> [PROBLEM DESCRIPTION]
Search the entries for the word "更新时间" and return every line where it is found.

> [SUPPLIED INFORMATION]
*-*-*

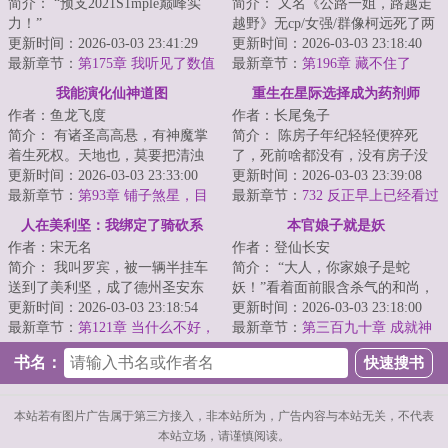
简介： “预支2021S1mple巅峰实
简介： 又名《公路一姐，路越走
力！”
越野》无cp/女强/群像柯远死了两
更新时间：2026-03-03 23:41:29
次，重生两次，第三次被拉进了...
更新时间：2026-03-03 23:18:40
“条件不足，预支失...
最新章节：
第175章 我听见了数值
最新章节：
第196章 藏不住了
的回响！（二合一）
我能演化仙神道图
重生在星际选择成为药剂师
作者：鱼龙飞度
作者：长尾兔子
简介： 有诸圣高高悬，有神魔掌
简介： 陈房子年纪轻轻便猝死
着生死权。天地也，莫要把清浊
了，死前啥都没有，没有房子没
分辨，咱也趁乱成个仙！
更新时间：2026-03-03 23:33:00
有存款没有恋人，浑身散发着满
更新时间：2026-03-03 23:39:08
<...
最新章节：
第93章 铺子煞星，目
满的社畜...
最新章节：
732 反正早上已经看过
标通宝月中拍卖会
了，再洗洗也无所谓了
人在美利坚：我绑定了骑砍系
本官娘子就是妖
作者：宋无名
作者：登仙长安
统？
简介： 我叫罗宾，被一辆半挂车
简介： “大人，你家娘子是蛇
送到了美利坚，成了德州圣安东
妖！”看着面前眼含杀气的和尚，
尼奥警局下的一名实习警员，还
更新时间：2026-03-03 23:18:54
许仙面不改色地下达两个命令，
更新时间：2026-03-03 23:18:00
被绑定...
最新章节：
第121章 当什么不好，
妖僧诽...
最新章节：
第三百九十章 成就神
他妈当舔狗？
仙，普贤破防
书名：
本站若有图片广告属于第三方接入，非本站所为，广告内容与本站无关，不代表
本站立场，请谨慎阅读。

*-*-*

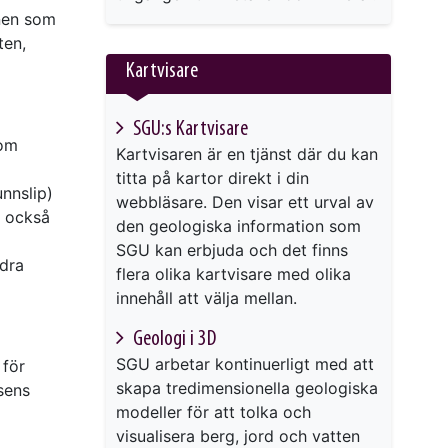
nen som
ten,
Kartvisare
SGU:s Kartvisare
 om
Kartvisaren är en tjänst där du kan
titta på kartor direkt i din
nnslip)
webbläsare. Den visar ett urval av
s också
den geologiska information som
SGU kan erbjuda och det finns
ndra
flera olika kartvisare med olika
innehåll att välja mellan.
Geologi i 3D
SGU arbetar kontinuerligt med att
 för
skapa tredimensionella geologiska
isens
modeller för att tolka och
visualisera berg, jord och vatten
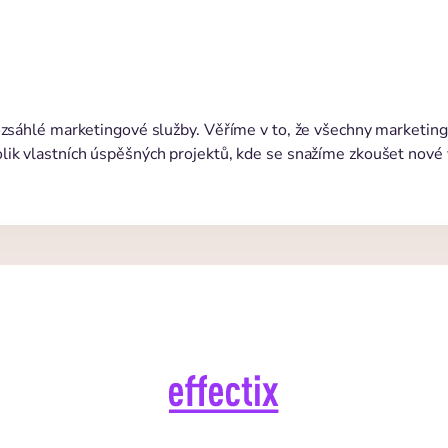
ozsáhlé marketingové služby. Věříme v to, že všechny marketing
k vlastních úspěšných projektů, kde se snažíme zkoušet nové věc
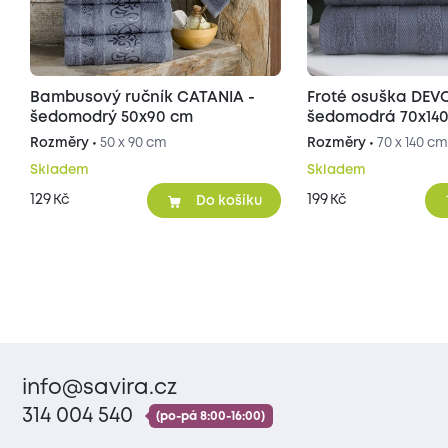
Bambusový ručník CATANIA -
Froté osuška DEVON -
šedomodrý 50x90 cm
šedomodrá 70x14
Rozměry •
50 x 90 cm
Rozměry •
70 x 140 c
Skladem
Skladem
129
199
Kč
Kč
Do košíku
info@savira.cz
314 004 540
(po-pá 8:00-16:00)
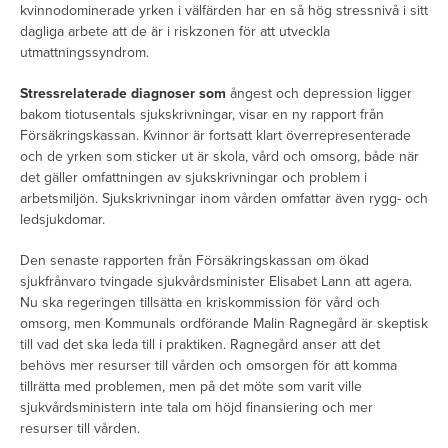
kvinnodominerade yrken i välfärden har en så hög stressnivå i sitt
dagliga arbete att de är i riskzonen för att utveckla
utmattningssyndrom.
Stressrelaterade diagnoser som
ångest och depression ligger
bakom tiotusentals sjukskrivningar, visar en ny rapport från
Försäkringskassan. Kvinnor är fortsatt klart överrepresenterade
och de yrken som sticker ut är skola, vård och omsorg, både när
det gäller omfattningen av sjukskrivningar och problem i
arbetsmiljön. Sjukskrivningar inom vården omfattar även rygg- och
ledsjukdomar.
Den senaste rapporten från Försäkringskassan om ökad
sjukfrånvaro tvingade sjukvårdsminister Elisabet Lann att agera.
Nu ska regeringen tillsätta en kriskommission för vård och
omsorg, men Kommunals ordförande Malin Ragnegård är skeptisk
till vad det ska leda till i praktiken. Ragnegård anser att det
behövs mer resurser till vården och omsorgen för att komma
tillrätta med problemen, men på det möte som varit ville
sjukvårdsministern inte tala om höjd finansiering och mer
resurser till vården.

*-*-*

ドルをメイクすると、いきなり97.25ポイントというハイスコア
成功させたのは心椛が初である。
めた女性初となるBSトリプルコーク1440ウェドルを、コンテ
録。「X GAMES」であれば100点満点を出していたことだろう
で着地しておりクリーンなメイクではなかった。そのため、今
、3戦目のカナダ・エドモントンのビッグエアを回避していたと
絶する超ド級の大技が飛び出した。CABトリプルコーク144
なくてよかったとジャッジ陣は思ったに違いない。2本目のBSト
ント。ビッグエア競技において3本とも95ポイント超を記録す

*-*-*

> [TASK ANSWER]
更新时间：2026-03-03 23:41:29
更新时间：2026-03-03 23:18:40
更新时间：2026-03-03 23:33:00
更新时间：2026-03-03 23:39:08
更新时间：2026-03-03 23:18:54
更新时间：2026-03-03 23:18:00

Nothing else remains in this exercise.